Irish Examiner View: Soaking the taxpayer has its limits
In the UK, there is an increasing clamour for a mass refusal to pay the next swingeing round of energy bill increases in October. File Picture.
It is inevitable in these straitened circumstances that political thinkers are casting around for new ways to separate citizens from their money and add it to the tax pot for them to dispense.
Inevitable, also, that property, in a country which acknowledges that it has a housing crisis and a crisis in finding homes for refugees, should fall under repeated scrutiny.
In respect of temporary help needed for displaced persons, calculating eyes have fallen upon the country’s 66,135 holiday homes. Owners of these properties, which are predominantly in rural areas, may be asked to “loan” them to the Government in return for a payment which may exceed the €400 per month currently offered to households to assist refugees.
Providing humanitarian support during a time of grievous international crisis may be one thing. But there are also acquisitive eyes on holiday homes and second homes who see them as a potential source of ongoing central Government revenue for the future.
The Commission on Taxation and Welfare, an advisory group, is reported to have included recommendations to widen the tax net by imposing a site-value tax on non-residential property in their 300-page report to Finance Minister Paschal Donohoe. The proposal would not come into play for Budget 2023, but may inform thinking for the next election manifesto.
There are a host of other revenue-raising ideas seeking to defray the State’s reliance on corporation tax, including Vat, PAYE, PRSI, and traffic congestion charges. The group was chaired by Niamh Moloney of the London School of Economics and Political Science.

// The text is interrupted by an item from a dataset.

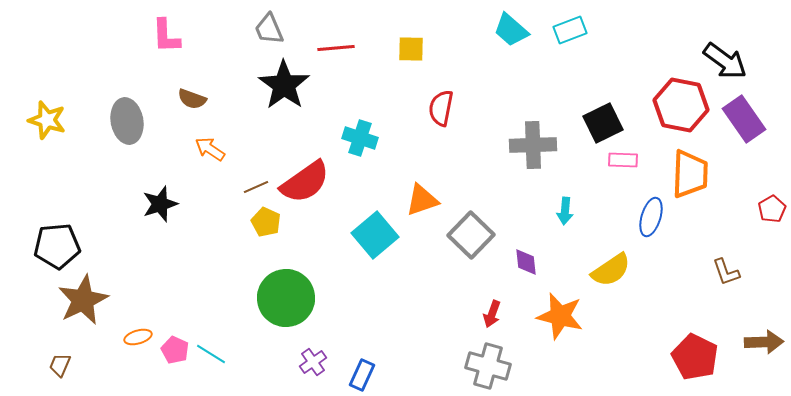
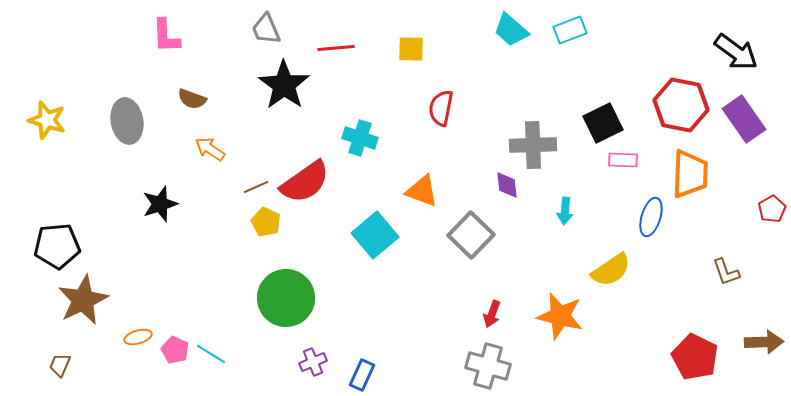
gray trapezoid at (269, 29): moved 3 px left
black arrow at (725, 61): moved 11 px right, 9 px up
orange triangle at (422, 200): moved 9 px up; rotated 39 degrees clockwise
purple diamond at (526, 262): moved 19 px left, 77 px up
purple cross at (313, 362): rotated 12 degrees clockwise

Sinn Féin, with its ambitions of forming the next government, also finds itself forced to become more transparent over its own tax plans, which look like placing extra costs on businesses and include measures such as a third income tax rate for those earning over €140,000, an increase in capital gains and inheritance taxes, plus the introduction of a “wealth” tax instead of property tax.
Common to all the political classes and associated special interests is the notion that stressed citizens must “get used” to paying more.
The cent may not yet have dropped that there is a growing resistance from taxpayers to being bled further.
In the UK, there is an increasing clamour for a mass refusal to pay the next swingeing round of energy bill increases in October. The idea is that, if sufficient people cancel their direct debits, the system will be overwhelmed, and the numbers too great for a widespread switch-off of supply or the introduction of pre-payment meters.
Financial expert Martin Lewis compares it to a “poll tax” moment.
Such ideas are contagious. Thus far, voters in Western democracies have been resilient, phlegmatic, and generous in their response to everything which has been thrown at them.
This winter will test the reserves of patience. Political leaders need to be prudent with their words and actions.